Be prepared for some damage.
8. Expectation management
One of the worst things you can do to any puppy is to allow him to do something one day, such as jump on the furniture, come into a certain room with you, or have food off your plate, that you won’t allow him to do the next. It simply causes confusion and frustration, as well as a sense in your growing dog that your initial ‘no’ can be turned into a ‘yes’ if he makes enough of a protest. So, whatever rules you decide on early on about what your dog can
or cannot do, stick to them relentlessly and consistently.
9. GROUP Training may not be for you
Many owners enrol their new puppies in group training classes out of a sense that this is what they should do, rather than on the basis of whether they are the best learning environment for their particular dog. For while some group training classes work really well for some young dogs, others may find them far more challenging or stressful. As
a result they may bark, whine, play up, or generally find it harder to concentrate. Unfortunately, this can then give dog and owner alike a negative view of the whole training process, or make owners feel their dog is a ‘failure’ on this front. Really all they need is a more one-to-one learning approach instead, getting a good trainer to work with them and their dog in a far less distracting environment to begin with. Then, later, they can build up more surrounding distractions for their dog to cope with, which he will do far better.

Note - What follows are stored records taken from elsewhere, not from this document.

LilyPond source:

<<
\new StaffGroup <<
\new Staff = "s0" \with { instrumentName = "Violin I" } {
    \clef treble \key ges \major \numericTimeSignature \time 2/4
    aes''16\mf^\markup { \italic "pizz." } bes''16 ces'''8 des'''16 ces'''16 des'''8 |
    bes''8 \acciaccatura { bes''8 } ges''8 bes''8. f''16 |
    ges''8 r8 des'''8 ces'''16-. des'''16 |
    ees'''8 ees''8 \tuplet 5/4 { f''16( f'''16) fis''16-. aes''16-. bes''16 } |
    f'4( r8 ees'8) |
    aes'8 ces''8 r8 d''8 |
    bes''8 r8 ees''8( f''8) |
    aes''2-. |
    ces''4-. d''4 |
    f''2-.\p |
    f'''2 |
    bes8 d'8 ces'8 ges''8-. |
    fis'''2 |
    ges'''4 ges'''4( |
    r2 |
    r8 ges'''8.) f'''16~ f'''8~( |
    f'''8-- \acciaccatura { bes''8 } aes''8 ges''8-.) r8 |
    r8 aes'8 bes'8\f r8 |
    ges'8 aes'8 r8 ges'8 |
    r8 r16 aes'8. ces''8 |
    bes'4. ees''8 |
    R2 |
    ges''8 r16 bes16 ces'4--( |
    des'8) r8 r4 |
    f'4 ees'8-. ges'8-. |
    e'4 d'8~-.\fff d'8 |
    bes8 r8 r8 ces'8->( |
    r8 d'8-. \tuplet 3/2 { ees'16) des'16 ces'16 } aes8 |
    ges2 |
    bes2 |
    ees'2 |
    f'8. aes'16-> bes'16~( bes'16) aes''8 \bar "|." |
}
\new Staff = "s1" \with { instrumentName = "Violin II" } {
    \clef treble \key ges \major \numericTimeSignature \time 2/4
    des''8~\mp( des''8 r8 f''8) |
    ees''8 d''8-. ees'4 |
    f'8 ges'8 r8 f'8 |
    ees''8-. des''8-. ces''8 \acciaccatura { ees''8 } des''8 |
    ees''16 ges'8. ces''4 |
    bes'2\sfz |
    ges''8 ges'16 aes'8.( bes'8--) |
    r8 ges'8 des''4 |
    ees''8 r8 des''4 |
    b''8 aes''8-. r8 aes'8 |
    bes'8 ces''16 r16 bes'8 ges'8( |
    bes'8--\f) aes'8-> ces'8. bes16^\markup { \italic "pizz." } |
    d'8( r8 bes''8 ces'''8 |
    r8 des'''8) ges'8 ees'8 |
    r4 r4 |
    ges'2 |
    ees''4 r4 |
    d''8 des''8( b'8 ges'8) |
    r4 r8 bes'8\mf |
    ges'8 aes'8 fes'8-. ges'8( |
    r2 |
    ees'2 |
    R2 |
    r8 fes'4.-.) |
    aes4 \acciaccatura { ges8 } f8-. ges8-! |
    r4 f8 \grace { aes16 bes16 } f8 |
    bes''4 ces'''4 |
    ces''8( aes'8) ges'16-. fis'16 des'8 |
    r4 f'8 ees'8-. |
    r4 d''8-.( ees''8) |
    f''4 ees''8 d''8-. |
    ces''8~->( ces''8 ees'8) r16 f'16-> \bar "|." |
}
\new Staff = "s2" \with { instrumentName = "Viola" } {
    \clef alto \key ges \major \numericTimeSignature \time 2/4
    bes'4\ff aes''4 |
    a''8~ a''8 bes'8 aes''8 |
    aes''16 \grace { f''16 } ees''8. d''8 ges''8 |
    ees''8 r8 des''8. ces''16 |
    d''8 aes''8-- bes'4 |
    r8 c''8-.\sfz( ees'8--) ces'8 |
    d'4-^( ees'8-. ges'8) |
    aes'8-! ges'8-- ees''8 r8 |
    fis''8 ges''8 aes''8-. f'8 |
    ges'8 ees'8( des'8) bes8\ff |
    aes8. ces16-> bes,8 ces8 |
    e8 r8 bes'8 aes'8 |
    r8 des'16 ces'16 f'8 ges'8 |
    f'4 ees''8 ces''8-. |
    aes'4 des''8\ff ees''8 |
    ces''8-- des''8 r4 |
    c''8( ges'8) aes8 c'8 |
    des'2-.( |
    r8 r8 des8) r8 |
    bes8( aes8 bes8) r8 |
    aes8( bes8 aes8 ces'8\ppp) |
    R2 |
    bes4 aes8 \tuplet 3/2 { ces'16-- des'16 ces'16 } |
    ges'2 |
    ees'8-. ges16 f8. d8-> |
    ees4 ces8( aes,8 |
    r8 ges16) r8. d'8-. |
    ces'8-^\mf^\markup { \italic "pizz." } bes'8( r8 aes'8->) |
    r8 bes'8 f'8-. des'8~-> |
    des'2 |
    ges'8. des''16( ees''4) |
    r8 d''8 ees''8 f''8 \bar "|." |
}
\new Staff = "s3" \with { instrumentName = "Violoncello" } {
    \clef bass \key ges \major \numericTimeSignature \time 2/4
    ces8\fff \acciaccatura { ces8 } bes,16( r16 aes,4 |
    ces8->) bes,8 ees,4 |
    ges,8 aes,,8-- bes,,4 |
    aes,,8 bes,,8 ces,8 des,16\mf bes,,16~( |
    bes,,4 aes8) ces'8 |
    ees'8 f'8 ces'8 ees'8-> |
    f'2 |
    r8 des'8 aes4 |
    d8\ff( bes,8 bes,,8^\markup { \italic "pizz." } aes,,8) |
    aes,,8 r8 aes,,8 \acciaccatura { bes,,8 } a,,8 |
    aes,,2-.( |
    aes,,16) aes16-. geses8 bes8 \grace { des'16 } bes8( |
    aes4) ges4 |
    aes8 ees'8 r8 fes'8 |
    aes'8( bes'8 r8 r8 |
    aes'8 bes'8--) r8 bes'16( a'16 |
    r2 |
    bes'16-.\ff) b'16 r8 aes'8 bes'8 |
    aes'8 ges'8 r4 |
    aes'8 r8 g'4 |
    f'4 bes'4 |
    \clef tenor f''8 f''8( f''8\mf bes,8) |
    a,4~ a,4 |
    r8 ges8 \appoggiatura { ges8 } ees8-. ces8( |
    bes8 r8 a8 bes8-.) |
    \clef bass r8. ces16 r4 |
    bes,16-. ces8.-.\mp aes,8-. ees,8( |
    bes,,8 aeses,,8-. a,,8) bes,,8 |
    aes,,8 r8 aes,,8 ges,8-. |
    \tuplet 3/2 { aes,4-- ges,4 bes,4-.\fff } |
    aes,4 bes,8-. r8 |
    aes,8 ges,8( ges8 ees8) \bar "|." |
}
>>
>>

Puppies are gorgeous — but they’re hard work too.
10. Stop chasing perfection
Despite what you might read online, or in any book, nobody has a perfect puppy, it is a totally mythical creature. All we ever have is the puppy we have got, warts and all. Your puppy may not get everything right all the time, and nor will you. Yet somehow as soon as you accept this, life already becomes that much easier, because so much pressure is taken off your relationship. The world is full of dogs who drove their owners mad as puppies, yet somehow grew — with the right amount of care, love, and training — into adult companions they now cannot imagine living without. So, if right now you are living through an early bout of puppy panic, just hold that thought in your mind.
Puppies are gorgeous — but they’re hard work too.